-- Your goal --
Please copy out every line in the records below that includes the word "check".

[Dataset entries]
==================================================

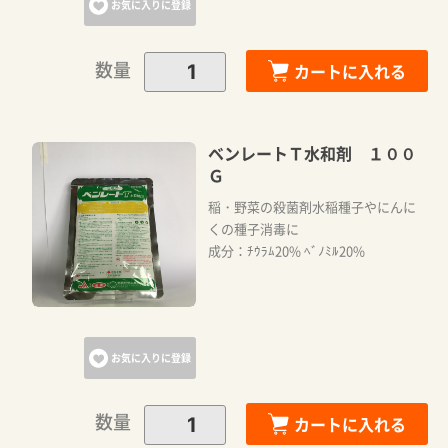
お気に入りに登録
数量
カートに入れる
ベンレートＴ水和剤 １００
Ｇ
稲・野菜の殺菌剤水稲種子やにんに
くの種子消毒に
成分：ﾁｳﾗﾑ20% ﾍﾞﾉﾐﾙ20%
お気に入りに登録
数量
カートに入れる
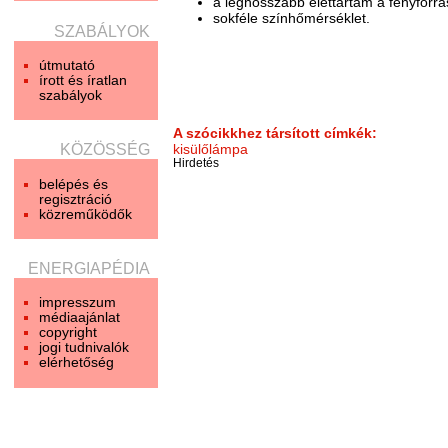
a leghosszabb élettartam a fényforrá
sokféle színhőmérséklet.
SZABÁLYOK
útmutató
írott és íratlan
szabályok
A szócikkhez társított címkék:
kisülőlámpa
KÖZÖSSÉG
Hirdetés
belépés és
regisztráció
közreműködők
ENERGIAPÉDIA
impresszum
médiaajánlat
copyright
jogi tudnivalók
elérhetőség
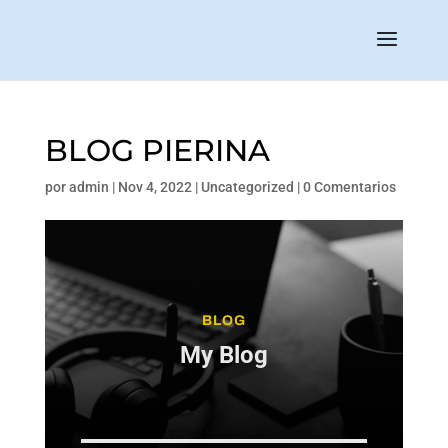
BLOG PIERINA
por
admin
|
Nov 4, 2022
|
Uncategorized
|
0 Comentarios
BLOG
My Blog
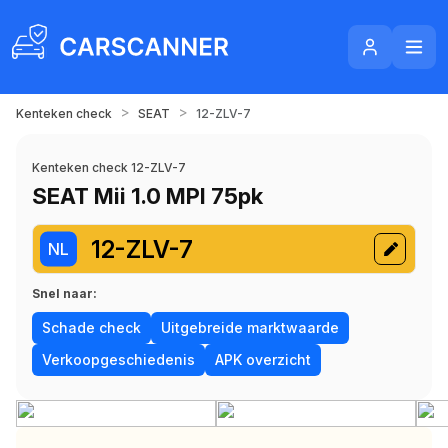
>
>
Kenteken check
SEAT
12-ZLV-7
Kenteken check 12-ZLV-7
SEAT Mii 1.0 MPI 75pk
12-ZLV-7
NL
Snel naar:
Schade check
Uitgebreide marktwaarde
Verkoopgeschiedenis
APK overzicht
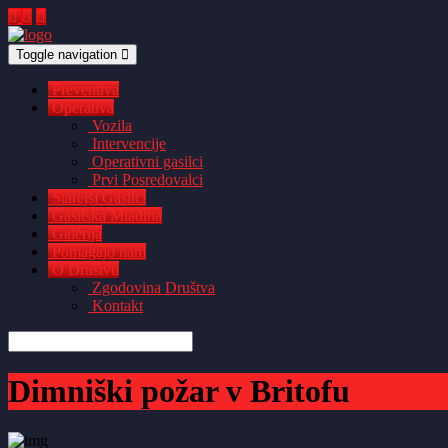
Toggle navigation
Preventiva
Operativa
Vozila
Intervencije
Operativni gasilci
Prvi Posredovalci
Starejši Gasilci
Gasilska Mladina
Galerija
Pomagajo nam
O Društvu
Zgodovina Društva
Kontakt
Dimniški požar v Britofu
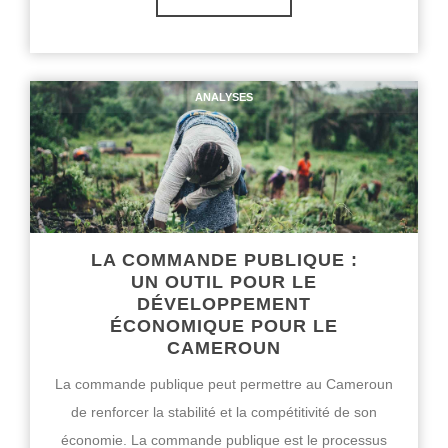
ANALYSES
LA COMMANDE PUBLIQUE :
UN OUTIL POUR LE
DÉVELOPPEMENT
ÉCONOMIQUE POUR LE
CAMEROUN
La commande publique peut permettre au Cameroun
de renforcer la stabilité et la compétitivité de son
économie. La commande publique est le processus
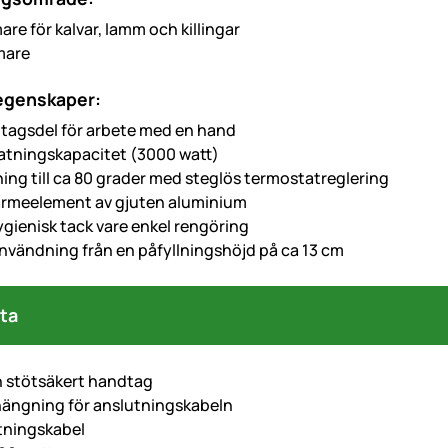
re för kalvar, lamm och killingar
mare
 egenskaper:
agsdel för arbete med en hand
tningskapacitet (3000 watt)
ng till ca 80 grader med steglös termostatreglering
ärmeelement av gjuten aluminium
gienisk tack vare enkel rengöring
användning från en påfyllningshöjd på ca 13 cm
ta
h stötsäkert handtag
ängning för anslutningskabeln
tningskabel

==================================================

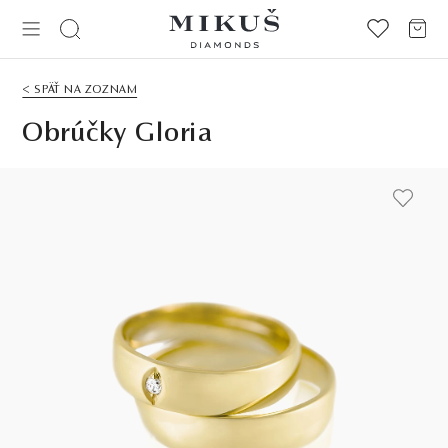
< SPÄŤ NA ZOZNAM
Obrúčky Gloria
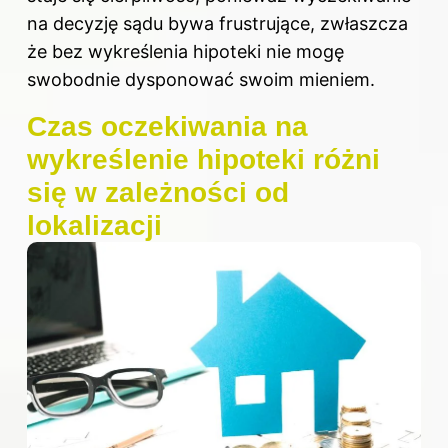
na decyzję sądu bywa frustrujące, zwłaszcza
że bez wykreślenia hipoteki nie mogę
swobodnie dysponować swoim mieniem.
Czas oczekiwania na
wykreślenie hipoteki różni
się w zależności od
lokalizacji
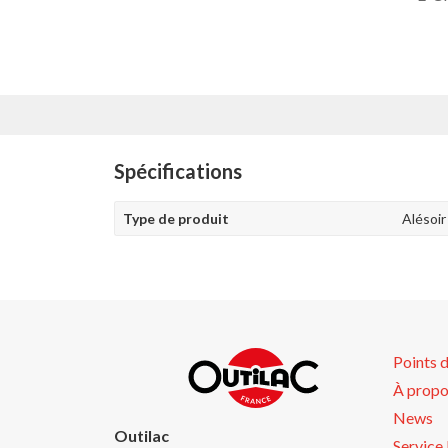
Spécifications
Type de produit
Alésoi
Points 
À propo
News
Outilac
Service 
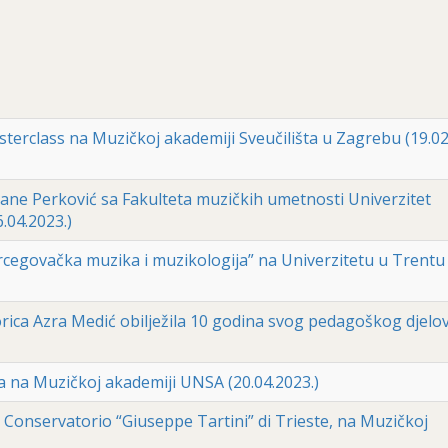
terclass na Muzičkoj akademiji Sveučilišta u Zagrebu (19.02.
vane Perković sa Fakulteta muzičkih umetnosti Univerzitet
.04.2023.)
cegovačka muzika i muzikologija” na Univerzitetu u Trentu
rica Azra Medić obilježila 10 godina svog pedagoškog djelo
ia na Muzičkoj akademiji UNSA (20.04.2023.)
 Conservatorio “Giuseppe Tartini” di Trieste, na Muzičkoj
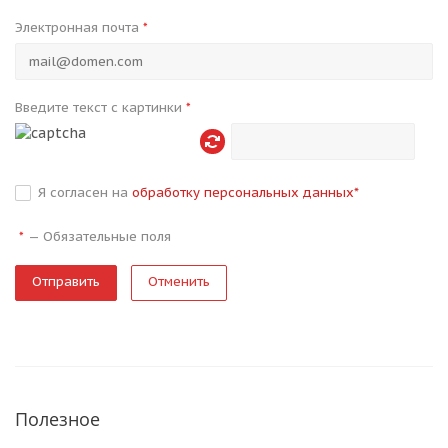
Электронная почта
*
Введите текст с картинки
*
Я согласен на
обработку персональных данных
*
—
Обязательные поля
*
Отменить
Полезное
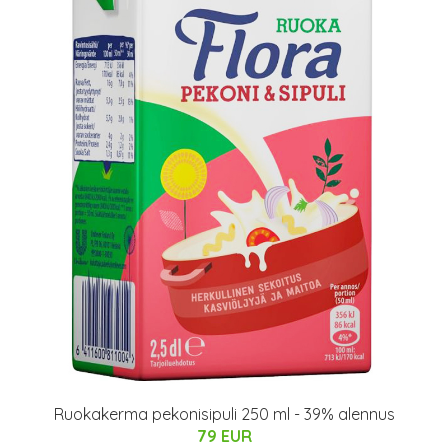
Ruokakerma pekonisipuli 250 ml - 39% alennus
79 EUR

==================================================

-- Expected answer --
Kenteken check
Kenteken check 12-ZLV-7
Schade check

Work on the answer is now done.